After successfully completing this exercise, students will be able to sketch slices through fruit at a variety of angles. It is my hope that they will be able to transfer that ability to thinking about slices through geologic features as well.

Context for Use

This exercise is designed to be used early on in a course that requires a lot of mental slicing (imagining cross-sections through sedimentary deposits or deformed rocks, for example). I use it as a prelude to an exercise on mentally slicing through sediment and rocks, and use the analogy that a pebble conglomerate is similar in some ways to a fruit salad. While this exercise is likely to be fairly easy for most students, it will allow you to quickly see whether you have any students who struggle with visual penetrative thinking ("mental slicing").

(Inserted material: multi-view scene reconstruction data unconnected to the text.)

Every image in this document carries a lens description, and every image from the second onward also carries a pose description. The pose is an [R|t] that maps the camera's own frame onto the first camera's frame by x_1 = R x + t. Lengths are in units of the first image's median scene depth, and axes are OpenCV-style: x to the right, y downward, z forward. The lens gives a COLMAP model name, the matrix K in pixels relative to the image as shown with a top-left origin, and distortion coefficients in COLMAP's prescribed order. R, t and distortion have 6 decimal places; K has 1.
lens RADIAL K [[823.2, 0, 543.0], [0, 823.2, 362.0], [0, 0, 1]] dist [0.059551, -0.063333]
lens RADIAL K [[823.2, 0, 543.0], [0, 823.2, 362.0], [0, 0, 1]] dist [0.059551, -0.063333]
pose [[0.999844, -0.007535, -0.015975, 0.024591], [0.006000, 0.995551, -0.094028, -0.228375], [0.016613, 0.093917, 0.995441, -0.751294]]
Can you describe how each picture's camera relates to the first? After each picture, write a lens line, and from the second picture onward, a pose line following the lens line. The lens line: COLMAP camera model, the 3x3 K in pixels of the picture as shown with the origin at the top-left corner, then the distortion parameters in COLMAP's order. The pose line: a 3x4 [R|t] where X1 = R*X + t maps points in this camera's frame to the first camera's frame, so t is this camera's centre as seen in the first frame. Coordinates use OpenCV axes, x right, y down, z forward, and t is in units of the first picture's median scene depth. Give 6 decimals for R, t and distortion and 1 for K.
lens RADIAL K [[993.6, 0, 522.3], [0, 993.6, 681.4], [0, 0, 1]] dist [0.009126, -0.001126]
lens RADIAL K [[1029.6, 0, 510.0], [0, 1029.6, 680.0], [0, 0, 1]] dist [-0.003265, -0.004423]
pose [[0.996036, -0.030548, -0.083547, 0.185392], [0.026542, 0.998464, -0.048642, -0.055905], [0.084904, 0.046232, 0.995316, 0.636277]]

Description and Teaching Materials

Students work through a series of exercises, from multiple choice questions about slices through individual pieces of fruit to free sketching of cross-sections through arrangements of fruit still lifes.

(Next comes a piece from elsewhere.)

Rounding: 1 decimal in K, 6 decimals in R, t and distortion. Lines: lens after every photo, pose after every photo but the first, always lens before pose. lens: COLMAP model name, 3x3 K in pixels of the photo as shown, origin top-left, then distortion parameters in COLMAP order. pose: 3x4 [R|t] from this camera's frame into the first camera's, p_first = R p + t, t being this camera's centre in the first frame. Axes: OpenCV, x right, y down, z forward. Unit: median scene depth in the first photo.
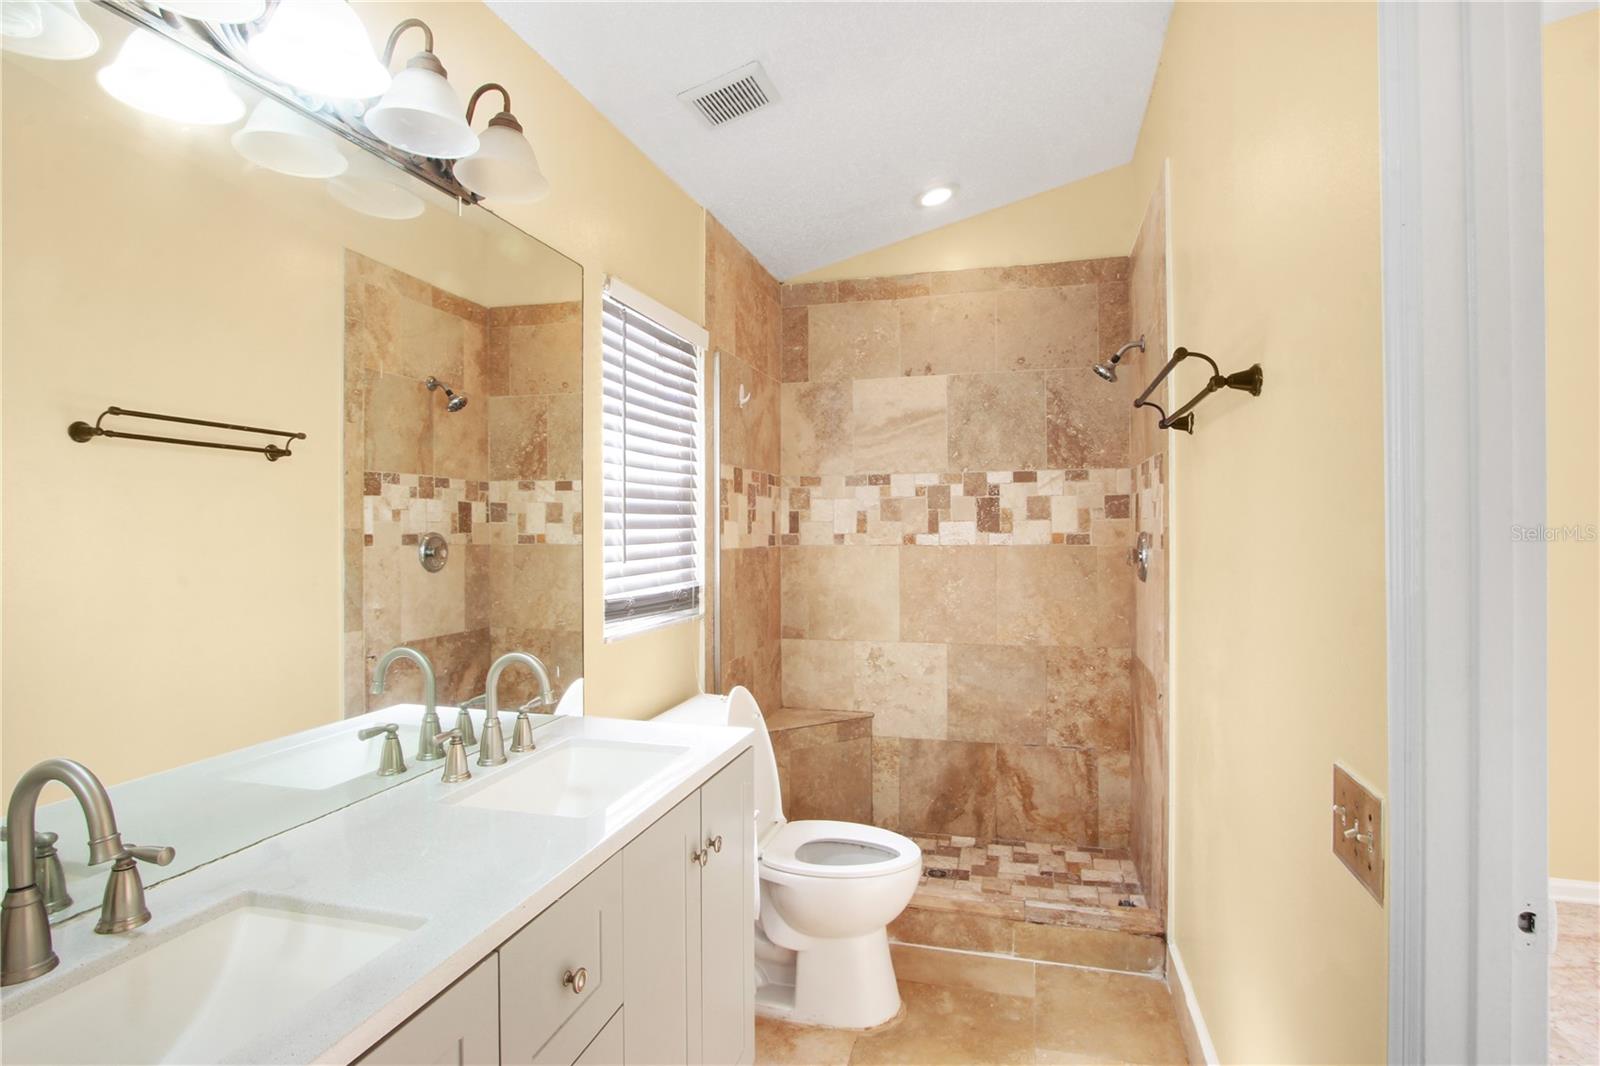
lens RADIAL K [[823.3, 0, 800.3], [0, 823.3, 521.0], [0, 0, 1]] dist [0.019669, 0.014788]
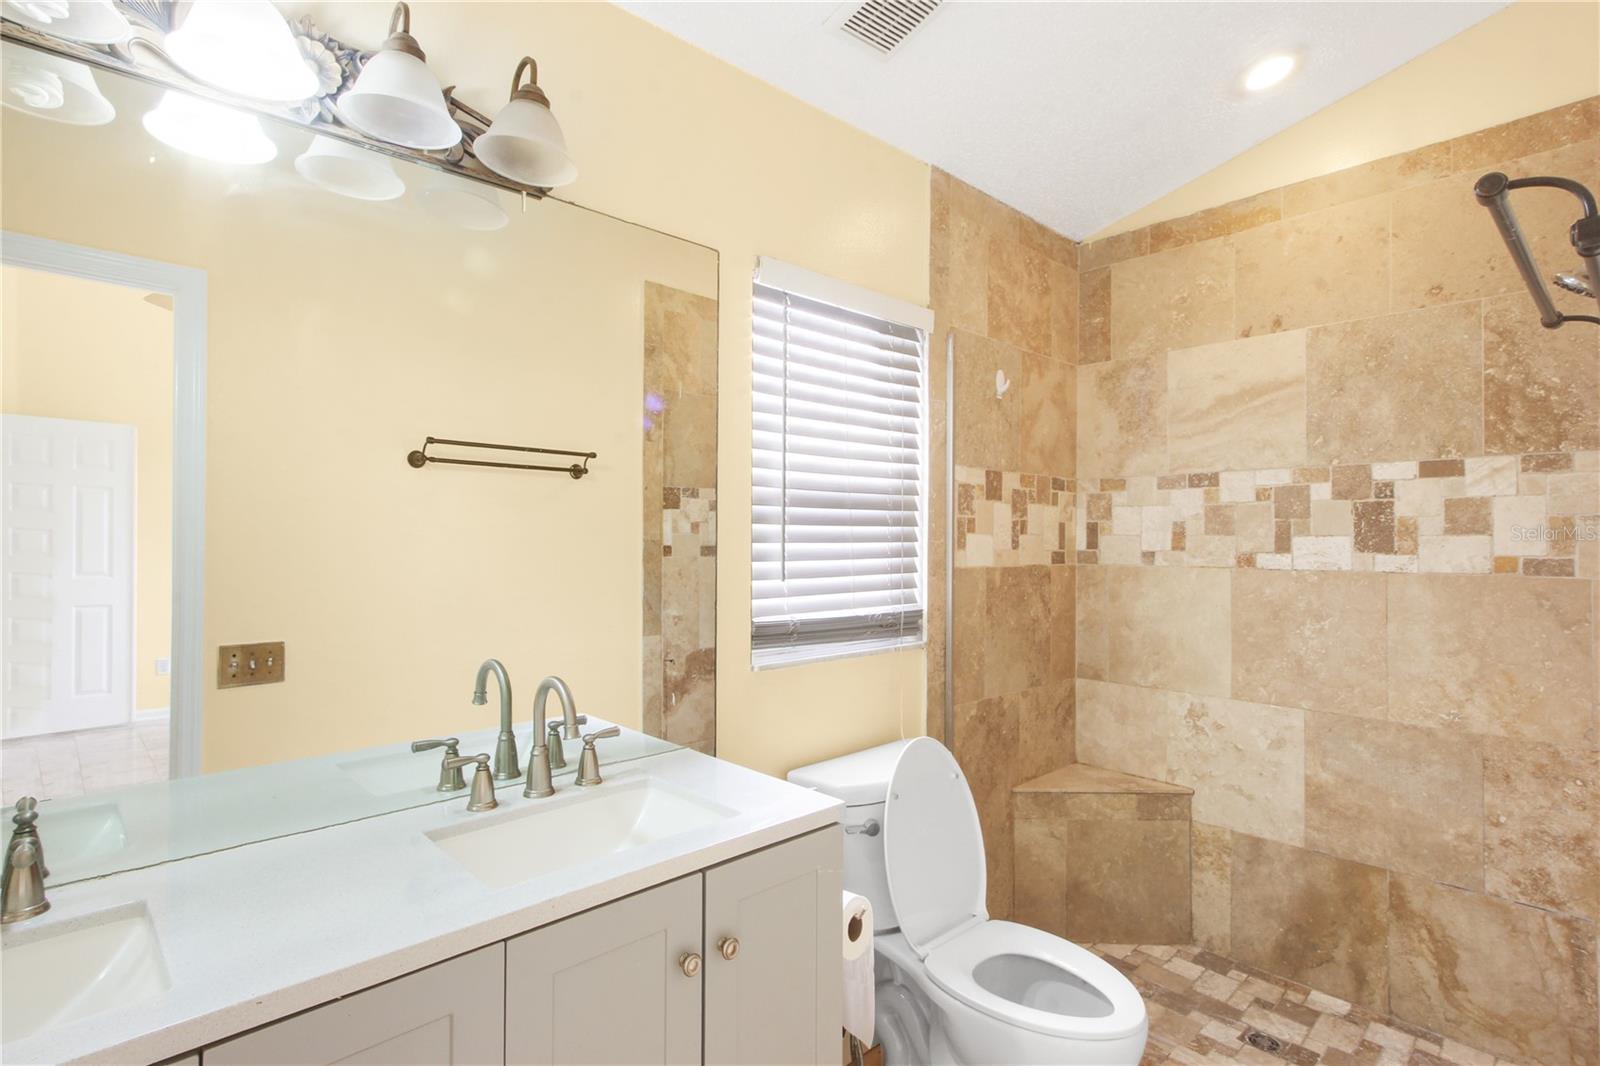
lens RADIAL K [[823.3, 0, 784.2], [0, 823.3, 530.0], [0, 0, 1]] dist [0.019669, 0.014788]
pose [[0.860417, 0.002464, -0.509585, 0.162871], [-0.004463, 0.999986, -0.002701, -0.000888], [0.509571, 0.004598, 0.860416, 0.167548]]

Fruit slicing exercise (Microsoft Word 2007 (.docx) 4.2MB May19 15)

Teaching Notes and Tips

This exercise was developed as part of a set of exercises to support 3D visualization skills. These exercises had an intended order. Instructors can pick and choose the exercises, but the order we intended was as follows:

  1. Introduction to 3D sketching
  2. Sketching block diagrams
  3. Sketching 3D Ripples and Dunes
  4. Slicing cylinders
  5. Slicing channels
  6. Slicing fruit
  7. Slicing rocks
  8. Slicing fossils


I look over student sketches to see how well they are able to sketch the cross sections.